Ieri pomeriggio si è svolto l’interrogatorio di garanzia di Gatti, alla presenza del suo legale, l’avvocatgo Filippo Cocco del foro di Rimini. Nel carcere dei Cappuccini si sono recati i commissari della legge, Alberto Buriani e Antonella Volpinari che si sono trattenuti molto poco, circa un quarto d’ora.
Infatti Gabriele Gatti ha voluto sottolineare che da parte sua non c’è mai stata nessuna intenzione o azione al fine di screditare le indagini o i magistrati e il suo operato ed ha ribadito il suo rispetto nei confronti della magistratura. Per quanto riguarda le accuse l’ex Capo di Stato si riserva di rispondere solo dopo aver letto attentamente gli atti.

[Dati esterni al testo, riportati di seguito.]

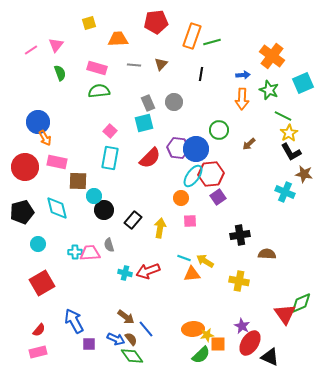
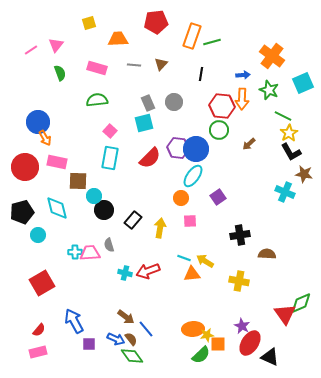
green semicircle at (99, 91): moved 2 px left, 9 px down
red hexagon at (211, 174): moved 11 px right, 68 px up; rotated 10 degrees clockwise
cyan circle at (38, 244): moved 9 px up
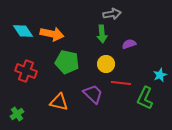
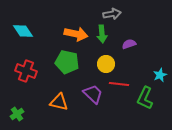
orange arrow: moved 24 px right
red line: moved 2 px left, 1 px down
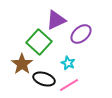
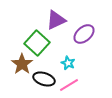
purple ellipse: moved 3 px right
green square: moved 2 px left, 1 px down
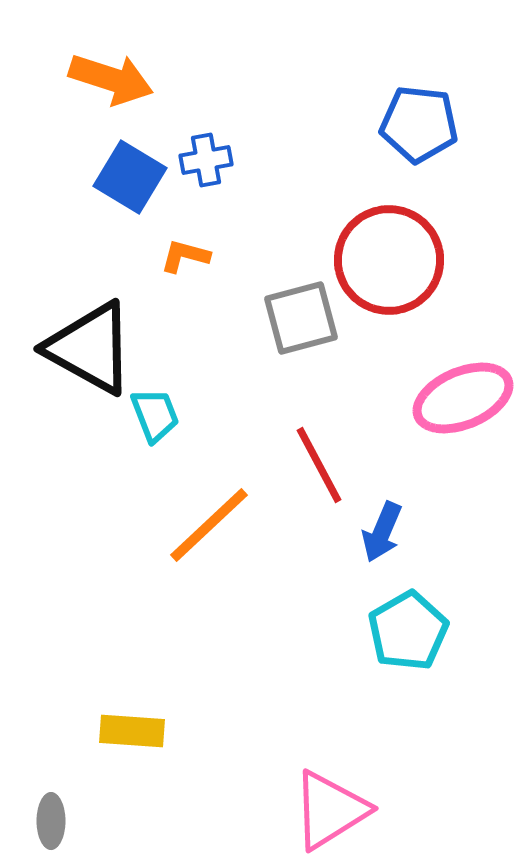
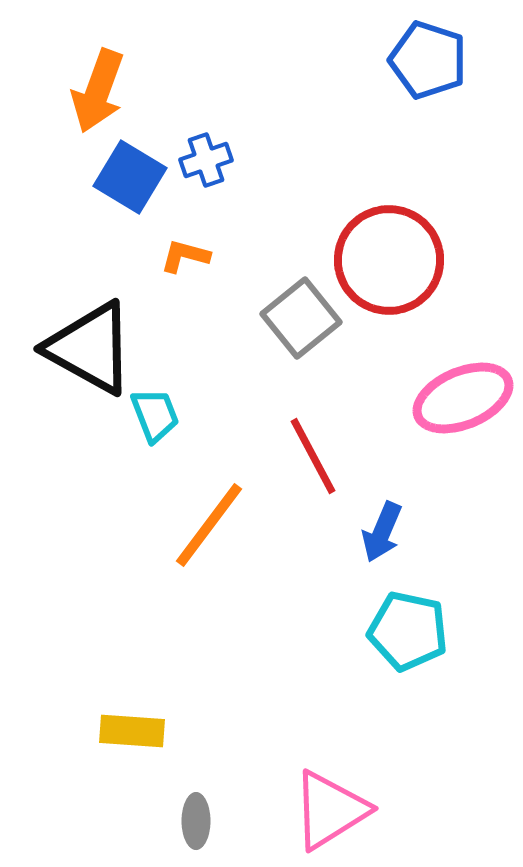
orange arrow: moved 13 px left, 12 px down; rotated 92 degrees clockwise
blue pentagon: moved 9 px right, 64 px up; rotated 12 degrees clockwise
blue cross: rotated 9 degrees counterclockwise
gray square: rotated 24 degrees counterclockwise
red line: moved 6 px left, 9 px up
orange line: rotated 10 degrees counterclockwise
cyan pentagon: rotated 30 degrees counterclockwise
gray ellipse: moved 145 px right
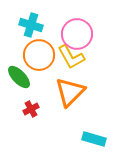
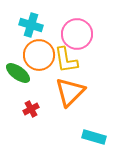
yellow L-shape: moved 5 px left, 3 px down; rotated 20 degrees clockwise
green ellipse: moved 1 px left, 4 px up; rotated 10 degrees counterclockwise
cyan rectangle: moved 2 px up
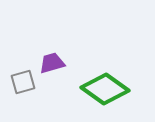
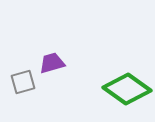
green diamond: moved 22 px right
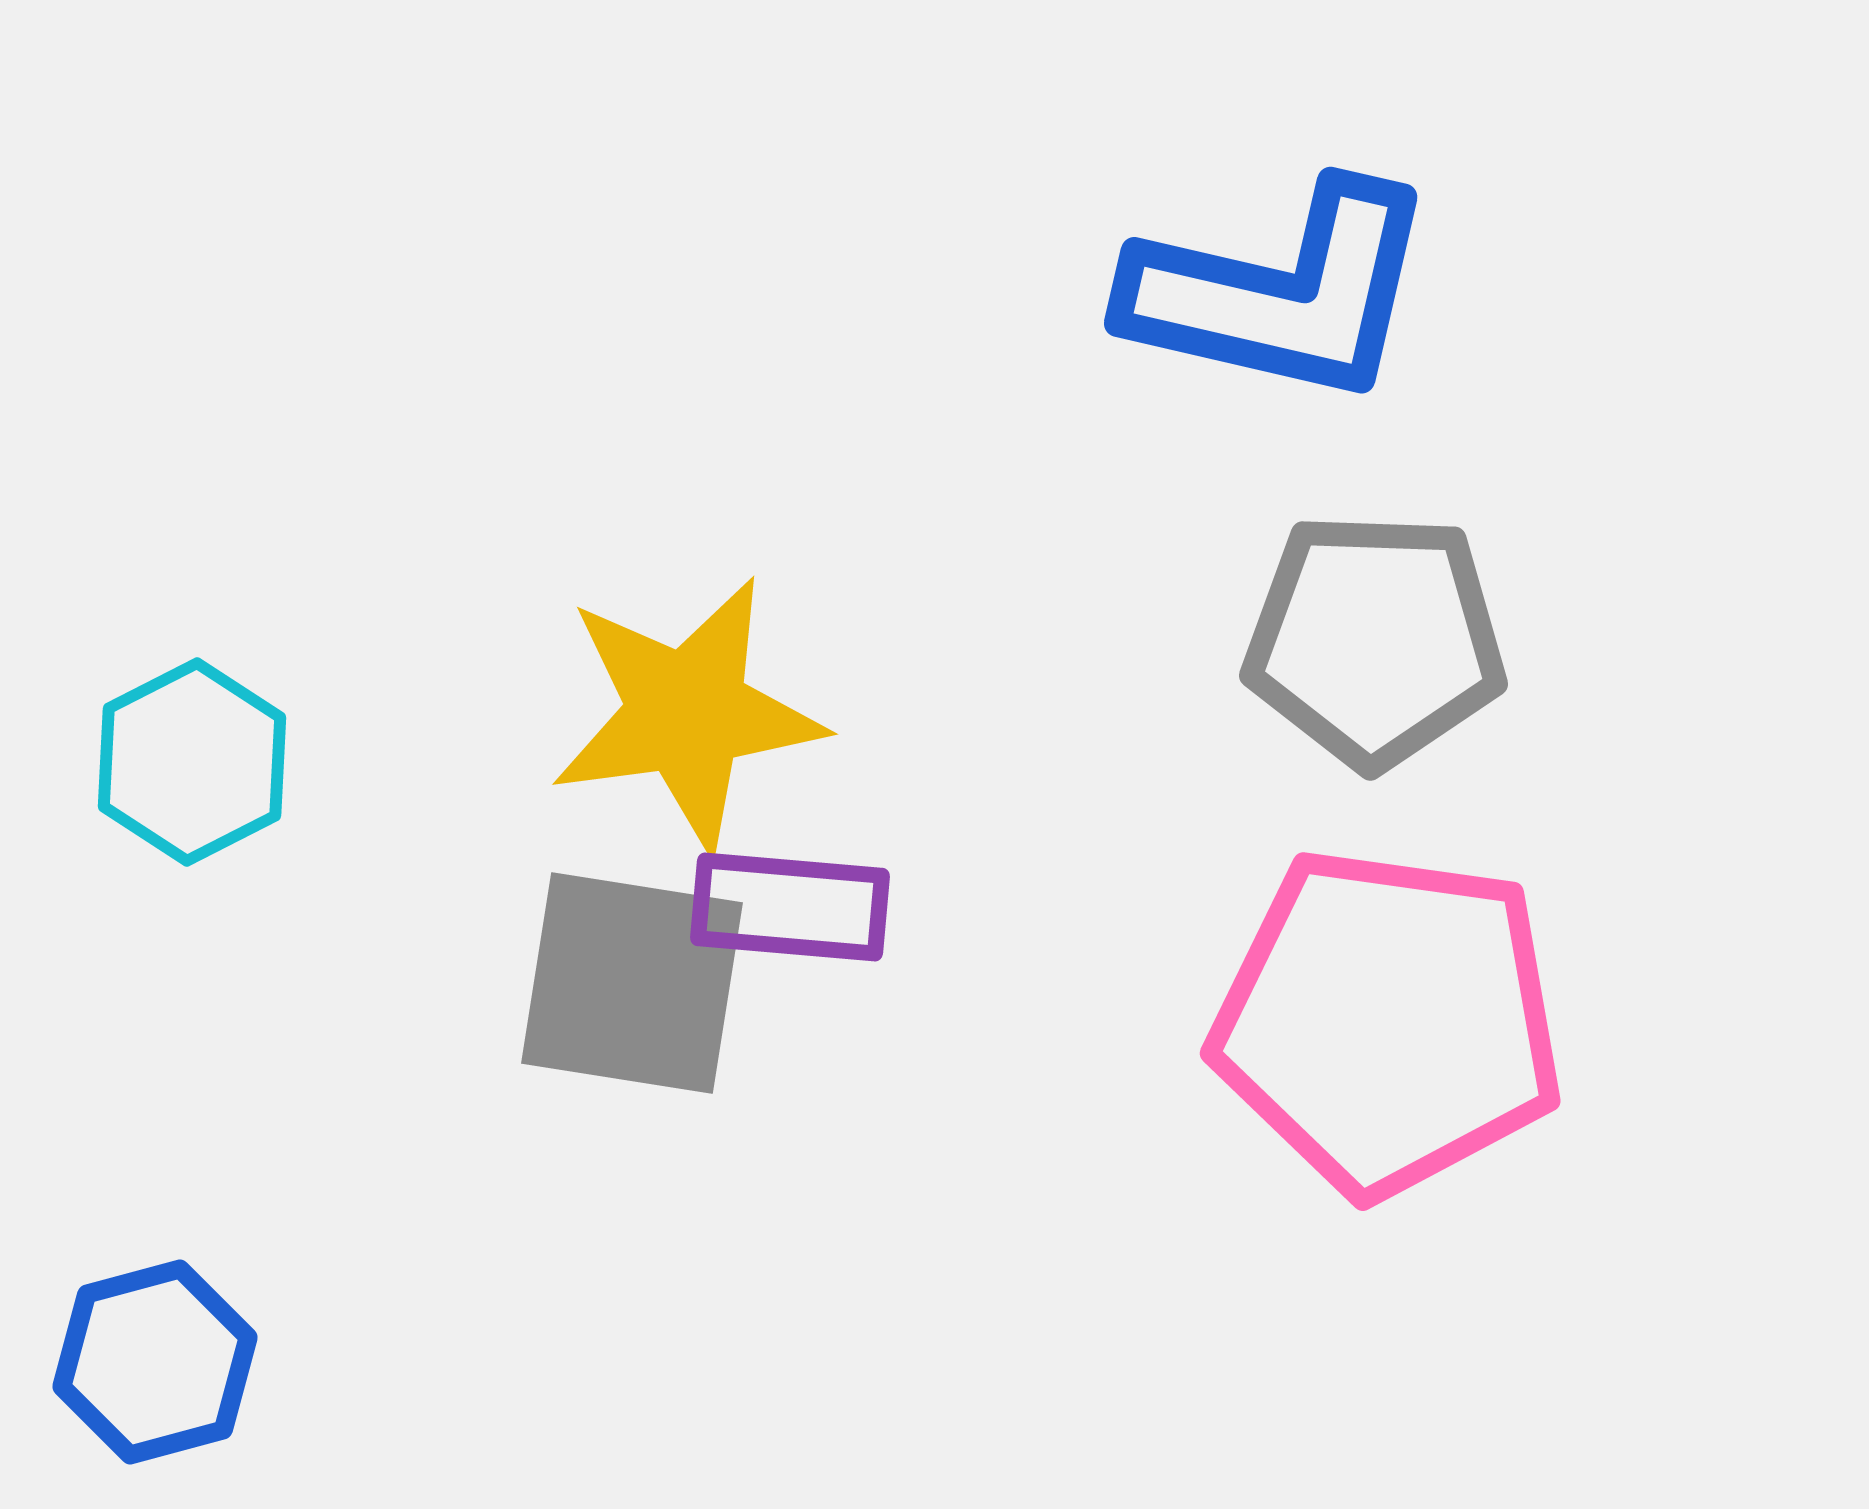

In seguito all’arresto di Gatti, il secondo filone della tangentopoli sammarinese potrebbe vedere iscirtti nel registro degli indagati altri importanti nomi della politica e dell’economia del Titano.
Indagini e approfondimenti starebbero per essere attuate nei confronti di un altro ex ministro, Clelio Galassi, alle Finanze dall’inizio degli anni 90 fino al 2002 ed attualmente ambasciatore presso la Santa Sede. Anche relativamente al segretario degli industriali, Carlo Giorgi si starebbero effettuando indagini.
Relativamente a Galassi, interviene Sinistra Unita che chiede al Governo, alla luce delle rivelazioni dell’inchiesta in corso, di revocare l’incarico diplomatico, un atto in linea – fanno notare – con la politica di trasparenza e pulizia adottata da Papa Francesco all’interno dello Stato Vaticano.